Cardona’s visit, scheduled to last from June 27 to June 29, underscored his links to the island. His parents moved from the U.S. territory to the mainland, where he was born, and Cardona has been a prominent participant in Puerto Rican cultural events in his Connecticut hometown.

COVID-19 and lingering damage from Hurricane Maria in 2017 have exacerbated or exposed significant issues for the island’s schools, from a long-term enrollment decline to the arrest of former education secretary Julia Keleher, who recently pleaded guilty to charges involving fraud.

Keleher, who left office in 2019, closed hundreds of public schools in 2018, citing fiscal and the drop in the number of students, a move that added to controversy surrounding her leadership. Enrollment stood at roughly 350,000 when Maria struck the island; federal data from 2019-20 put the number of students at 292,500, a drop of about 16 percent.

Cardona marked the start of his Puerto Rico visit by announcing on Monday that his department was releasing nearly $4 billion in federal funding, including $2 billion in American Rescue Plan relief, for the island’s educational system. That came a few months after the U.S. Department of Education released nearly $1 billion in federal funding for the island. Cardona also visited with officials from the island’s teachers’ union, which is an affiliate of the American Federation of Teachers.

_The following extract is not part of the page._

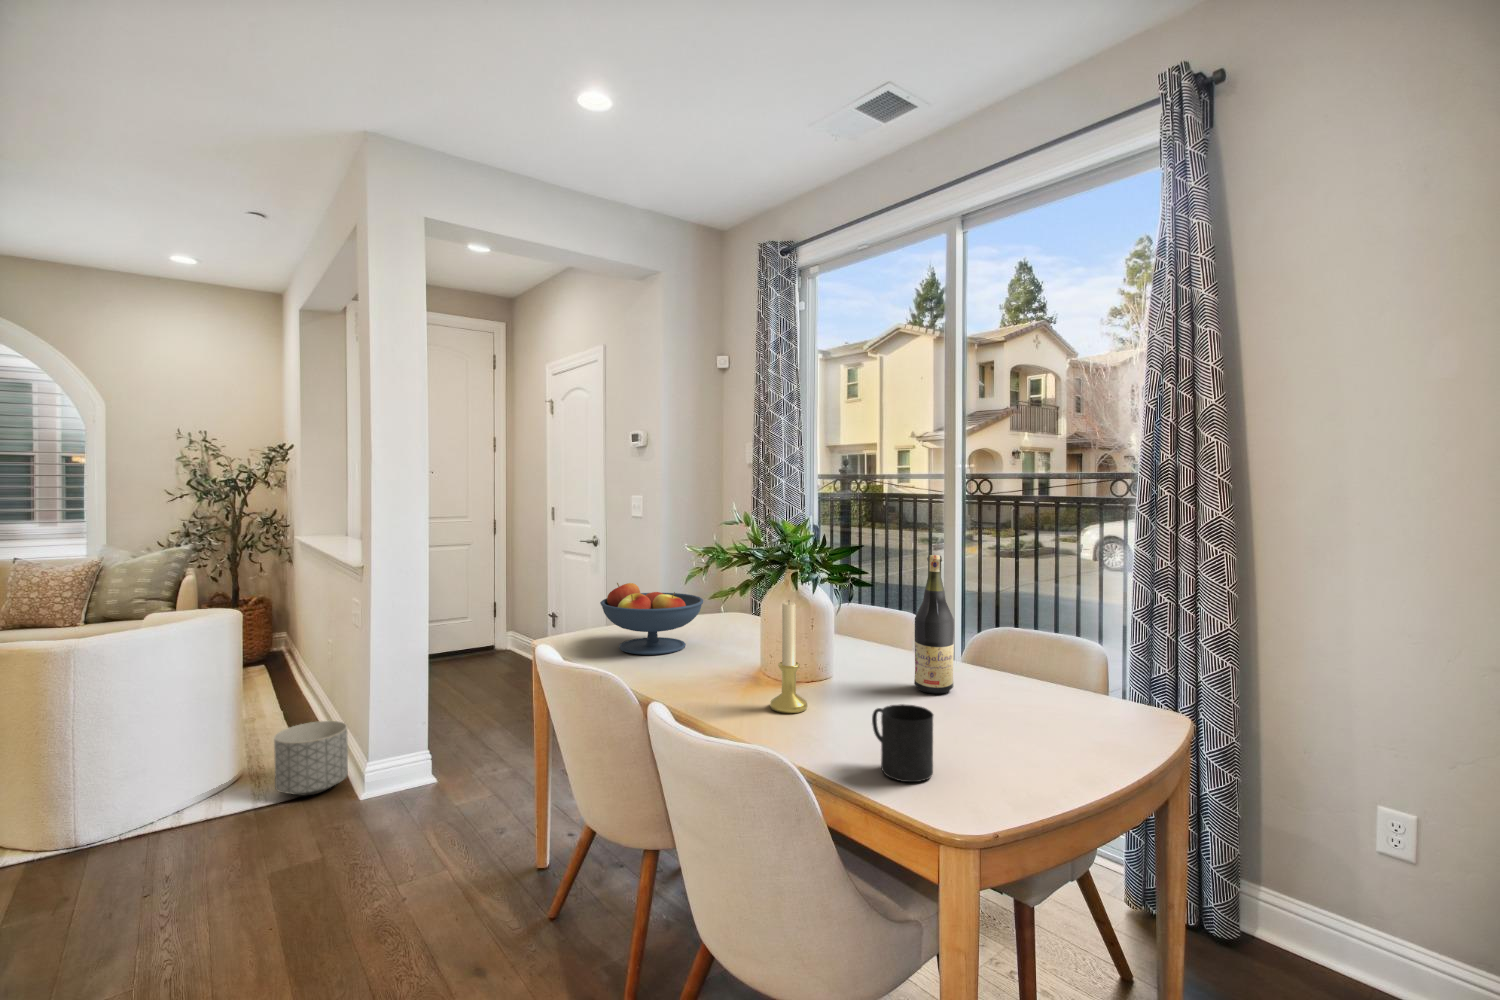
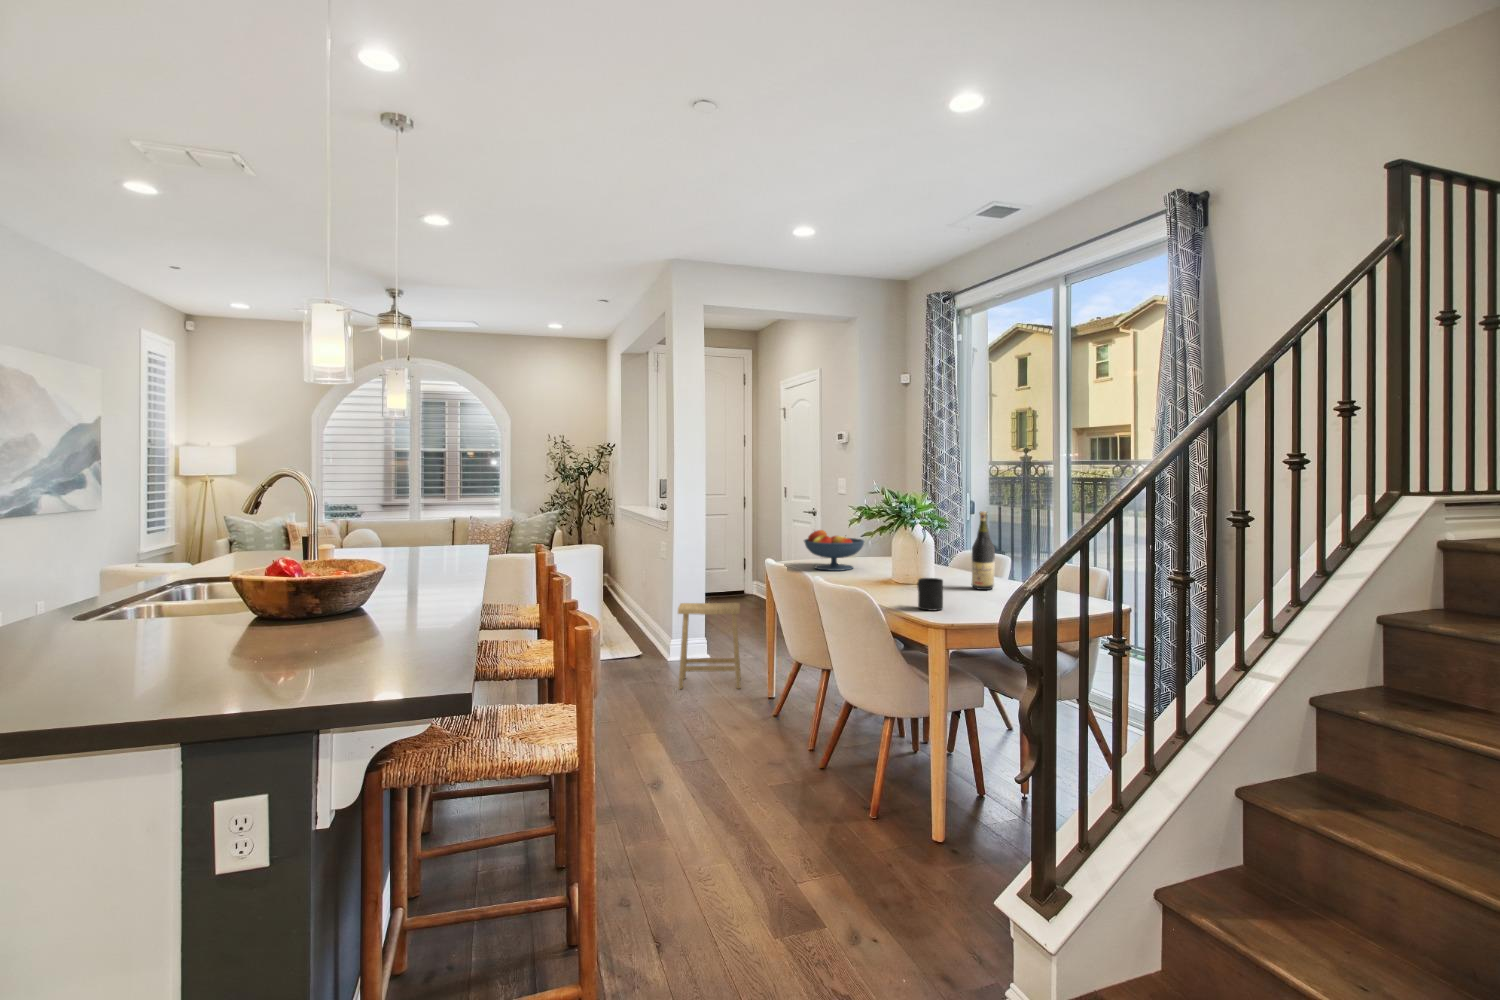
candle holder: present [770,602,807,713] -> none [883,532,903,592]
footstool: none [366,704,488,878] -> present [678,603,741,689]
planter: present [274,721,348,796] -> none [623,615,661,656]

“The students of Puerto Rico have suffered enough,” Cardona said in a Monday speech. “It’s time to get back to school safely and quickly. The resources and the partnership will help that happen.”

Last year, the Trump administration restricted Puerto Rico’s access to some of its pandemic relief for education, and said that significant and long-standing concerns remained about Puerto Rico’s handling of federal education grants. A 2019 audit by the Education Department’s office of inspector general that examined post-Maria disaster aid for schools found oversight deficiencies in five of six transactions it sampled; the inspector general said Puerto Rico’s government lacked the proven ability to safeguard against “waste, fraud, and abuse.”

Asked by Education Week for his response to concerns people have about the overall management of the island’s educational system, Cardona pointed out that the Puerto Rico Department of Education has an agreement with a third-party fiduciary agent to conduct fiscal oversight, which should help ease concerns. He said Gov. Pedro Pierluisi recognized the importance of that step with respect to getting access to federal aid, even if the territory’s officials weren’t thrilled with it.

More broadly, he also said officials acknowledged to him that they must work to overcome the “history of mistrust” of K-12 education leadership in Puerto Rico.

“All signals are pointing that we’re moving forward,” Cardona said. “There are systems in place that are going to address some of the concerns folks have had about the behavior of previous secretaries.”

At the same time, Cardona said Puerto Rico’s education leaders need the Education Department and the administration to help Puerto Rico develop capacity where needed, and to help do things like strengthen the relationship between the University of Puerto Rico and the island’s K-12 schools.

“They need a partnership with the U.S. Department of Education that respects what they need and what their students need,” Cardona said.